A downstream client is an application that uses AUTH to authenticate its users or authenticate itself when calling APIs. AUTH supports different types of downstream clients:

  • Machine applications are systems that act on their own behalf when interacting with a protected API.
  • Interactive applications are server-side clients that use AUTH to authenticate their users, such as a web application.
  • Client-side applications are untrusted applications that authenticate on behalf of the user before accessing a protected API, such as a React app.
  • A protected API is an API that is protected by AUTH.

A scope is a sub-part of a protected API that represents a specific set of permissions that a user or client has for accessing that API. In Bizzkit User Management, a scope is a simplified version of the concept of an "API Scope" in IdentityServer. By using scopes, administrators can ensure that users and clients have access only to the specific resources and permissions they need to perform their tasks, while also improving the security and reliability of the system.

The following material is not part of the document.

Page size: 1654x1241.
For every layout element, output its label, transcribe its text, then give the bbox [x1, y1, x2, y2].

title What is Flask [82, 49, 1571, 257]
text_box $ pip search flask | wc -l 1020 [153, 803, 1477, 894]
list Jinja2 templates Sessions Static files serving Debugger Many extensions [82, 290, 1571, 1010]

About OAuth 2.0 and OpenID Connect

OAuth 2.0 is an authorization framework that enables applications to obtain limited access to a user's protected resources. It simplifies the process of securing APIs and provides multiple authentication flows for different use cases. OpenID Connect is an identity layer built on top of OAuth 2.0. It enables clients to verify a user's identity based on the authentication performed by an authorization server. OpenID Connect also provides basic profile information about the user.